そして、その後ろではとても人とは思えない動きでどんどん襲ってくるロンゴディアとエデルヴァードの兵達。
いくらゲイリーが強くても、この地盤でカイル様を守りながら聖剣も取り戻すなんて不可能に近い。
「せめて、いつもの連中なら“強行突破頑張ってみちゃう?”とか言えたんですけど」
「分かっておるわ!アレの虜になるような事になっては、戦況が一層悪化するのだろう!?こちらは出来る限りの対策をしてきたというのにこの様だ。早急に新たな対策を練らねばなるまい。撤退だ!」
カイル様、兄上大好きっ子だからめちゃくちゃ悔しそうな顔をしている。
小声で「機会があれば八つ裂きにしてくれる」とか言ってるんですけど、それゲームパッケージの真ん中辺りを飾る男が言うセリフじゃない気がする。
でも気持ちは分かるよ!
そうカイル様が決心してくれたのなら話は早い。
口笛を吹いて飛竜を呼ぶと、ゲイリーへ向かう兵の数が増える。それに煙幕を投げつけて、カイル様の方へ引っ張ると、彼は飛竜へ向かっていった。

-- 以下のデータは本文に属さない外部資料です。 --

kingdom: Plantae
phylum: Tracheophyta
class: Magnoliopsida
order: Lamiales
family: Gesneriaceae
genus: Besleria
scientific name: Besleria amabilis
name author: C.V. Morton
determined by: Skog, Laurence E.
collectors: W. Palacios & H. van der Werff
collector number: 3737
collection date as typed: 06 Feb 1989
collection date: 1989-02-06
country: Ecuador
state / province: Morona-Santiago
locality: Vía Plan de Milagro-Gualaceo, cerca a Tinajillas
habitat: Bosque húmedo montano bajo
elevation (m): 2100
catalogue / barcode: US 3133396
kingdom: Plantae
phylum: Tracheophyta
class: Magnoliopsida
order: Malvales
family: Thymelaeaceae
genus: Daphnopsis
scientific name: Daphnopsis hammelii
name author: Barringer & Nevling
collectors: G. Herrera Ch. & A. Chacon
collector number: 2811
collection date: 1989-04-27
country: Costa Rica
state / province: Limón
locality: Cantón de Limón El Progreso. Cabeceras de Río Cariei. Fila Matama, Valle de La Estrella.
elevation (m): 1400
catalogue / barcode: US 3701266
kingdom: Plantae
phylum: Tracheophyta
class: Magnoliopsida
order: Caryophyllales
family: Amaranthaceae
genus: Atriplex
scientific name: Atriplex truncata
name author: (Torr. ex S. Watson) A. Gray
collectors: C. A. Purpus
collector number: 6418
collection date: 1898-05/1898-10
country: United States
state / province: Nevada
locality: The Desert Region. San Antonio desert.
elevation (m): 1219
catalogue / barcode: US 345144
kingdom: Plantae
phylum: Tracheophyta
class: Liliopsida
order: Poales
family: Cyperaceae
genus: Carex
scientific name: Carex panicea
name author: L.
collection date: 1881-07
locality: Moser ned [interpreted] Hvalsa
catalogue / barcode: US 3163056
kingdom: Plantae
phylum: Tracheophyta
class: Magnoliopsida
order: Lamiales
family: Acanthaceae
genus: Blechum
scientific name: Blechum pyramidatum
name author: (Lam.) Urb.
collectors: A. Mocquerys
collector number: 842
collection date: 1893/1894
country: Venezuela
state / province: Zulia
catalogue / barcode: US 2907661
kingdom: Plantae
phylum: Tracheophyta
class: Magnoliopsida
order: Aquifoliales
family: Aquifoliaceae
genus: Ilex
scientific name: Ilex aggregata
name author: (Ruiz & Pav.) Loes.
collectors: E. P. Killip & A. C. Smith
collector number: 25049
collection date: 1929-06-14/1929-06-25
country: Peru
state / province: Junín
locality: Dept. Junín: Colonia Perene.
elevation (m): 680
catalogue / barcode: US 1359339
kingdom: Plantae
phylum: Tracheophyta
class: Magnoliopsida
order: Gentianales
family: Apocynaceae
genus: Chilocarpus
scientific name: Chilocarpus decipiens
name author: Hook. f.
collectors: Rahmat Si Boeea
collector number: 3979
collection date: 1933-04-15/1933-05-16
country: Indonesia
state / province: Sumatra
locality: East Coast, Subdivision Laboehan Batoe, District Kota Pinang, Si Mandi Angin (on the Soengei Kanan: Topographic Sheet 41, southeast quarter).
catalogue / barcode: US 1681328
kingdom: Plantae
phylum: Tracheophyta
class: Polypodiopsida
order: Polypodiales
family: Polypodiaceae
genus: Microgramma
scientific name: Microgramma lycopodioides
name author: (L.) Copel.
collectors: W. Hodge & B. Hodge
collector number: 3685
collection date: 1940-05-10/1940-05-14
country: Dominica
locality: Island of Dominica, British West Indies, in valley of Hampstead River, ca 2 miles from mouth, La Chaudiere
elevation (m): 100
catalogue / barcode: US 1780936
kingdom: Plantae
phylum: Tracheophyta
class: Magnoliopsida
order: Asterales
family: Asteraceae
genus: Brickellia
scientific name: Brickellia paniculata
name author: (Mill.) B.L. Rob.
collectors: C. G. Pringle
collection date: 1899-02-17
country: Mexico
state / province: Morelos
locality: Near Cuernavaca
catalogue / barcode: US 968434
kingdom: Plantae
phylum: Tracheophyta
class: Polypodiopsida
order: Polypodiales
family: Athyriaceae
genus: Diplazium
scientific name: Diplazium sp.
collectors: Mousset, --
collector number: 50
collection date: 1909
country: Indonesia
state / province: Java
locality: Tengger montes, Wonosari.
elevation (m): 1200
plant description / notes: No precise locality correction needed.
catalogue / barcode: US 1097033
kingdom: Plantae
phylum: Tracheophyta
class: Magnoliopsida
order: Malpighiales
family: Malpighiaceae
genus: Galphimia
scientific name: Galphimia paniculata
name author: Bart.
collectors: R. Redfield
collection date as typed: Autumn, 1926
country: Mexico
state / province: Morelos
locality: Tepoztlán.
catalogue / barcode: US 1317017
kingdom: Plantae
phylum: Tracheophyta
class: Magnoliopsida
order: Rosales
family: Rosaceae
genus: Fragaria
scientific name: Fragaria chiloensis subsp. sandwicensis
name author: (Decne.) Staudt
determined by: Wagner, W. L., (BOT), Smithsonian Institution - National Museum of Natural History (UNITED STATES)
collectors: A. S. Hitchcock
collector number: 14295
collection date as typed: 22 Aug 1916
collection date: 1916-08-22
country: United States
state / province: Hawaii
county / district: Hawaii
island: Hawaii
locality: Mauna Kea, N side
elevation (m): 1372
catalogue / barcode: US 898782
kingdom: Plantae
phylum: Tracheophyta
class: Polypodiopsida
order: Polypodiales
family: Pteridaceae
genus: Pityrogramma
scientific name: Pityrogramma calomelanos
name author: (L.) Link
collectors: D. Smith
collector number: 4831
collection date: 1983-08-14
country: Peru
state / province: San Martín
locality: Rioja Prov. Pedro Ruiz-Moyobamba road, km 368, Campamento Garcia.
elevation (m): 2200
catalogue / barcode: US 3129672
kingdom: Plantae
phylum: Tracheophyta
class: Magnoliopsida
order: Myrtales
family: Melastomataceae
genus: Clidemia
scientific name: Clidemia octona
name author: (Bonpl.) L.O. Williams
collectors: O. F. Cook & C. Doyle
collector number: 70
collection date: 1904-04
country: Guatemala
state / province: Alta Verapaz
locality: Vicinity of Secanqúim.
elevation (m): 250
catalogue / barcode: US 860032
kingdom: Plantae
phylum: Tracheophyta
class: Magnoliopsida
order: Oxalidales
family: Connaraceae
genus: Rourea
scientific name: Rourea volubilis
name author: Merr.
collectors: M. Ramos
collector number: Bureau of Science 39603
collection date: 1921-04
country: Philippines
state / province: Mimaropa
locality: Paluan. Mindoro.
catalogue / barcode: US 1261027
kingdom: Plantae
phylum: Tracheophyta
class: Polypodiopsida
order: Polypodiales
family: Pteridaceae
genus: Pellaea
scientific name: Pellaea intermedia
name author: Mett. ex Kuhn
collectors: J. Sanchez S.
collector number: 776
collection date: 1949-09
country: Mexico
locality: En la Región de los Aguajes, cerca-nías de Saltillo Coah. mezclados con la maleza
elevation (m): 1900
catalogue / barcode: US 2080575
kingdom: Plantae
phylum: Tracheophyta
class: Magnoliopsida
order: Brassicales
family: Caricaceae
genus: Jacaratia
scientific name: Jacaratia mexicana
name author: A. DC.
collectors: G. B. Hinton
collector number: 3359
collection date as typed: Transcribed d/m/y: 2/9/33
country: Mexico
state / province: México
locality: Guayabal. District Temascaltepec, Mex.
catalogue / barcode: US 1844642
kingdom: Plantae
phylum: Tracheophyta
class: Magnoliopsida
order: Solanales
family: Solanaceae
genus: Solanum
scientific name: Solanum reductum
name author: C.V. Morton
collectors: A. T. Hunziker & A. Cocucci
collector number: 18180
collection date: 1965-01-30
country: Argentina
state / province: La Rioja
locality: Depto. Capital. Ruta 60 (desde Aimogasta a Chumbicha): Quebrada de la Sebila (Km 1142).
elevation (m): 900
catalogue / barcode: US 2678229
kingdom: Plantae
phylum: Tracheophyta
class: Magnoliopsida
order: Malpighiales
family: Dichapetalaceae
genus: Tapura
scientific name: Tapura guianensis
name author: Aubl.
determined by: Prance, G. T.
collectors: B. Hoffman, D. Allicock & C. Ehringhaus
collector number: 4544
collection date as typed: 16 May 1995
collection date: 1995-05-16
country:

私にとって計算違いだったのは、彼女達が「手に入らないなら纏めて消えてもらおう」と考える時間が早かったことである。
的確だったと言い換えてもいい。
「大地を裂け、アースクエイク」
ラファエル殿下の声だった。
飛竜に飛び移る前に崖が割れて、身体が落ちて行く。叫ぶような声は聞こえたけれど、カイル様とゲイリーの役目は私を助けることじゃない。
割れた地面にぶつかりながら、共に落ちていく途中、懐かしい声に名前を呼ばれた気がした。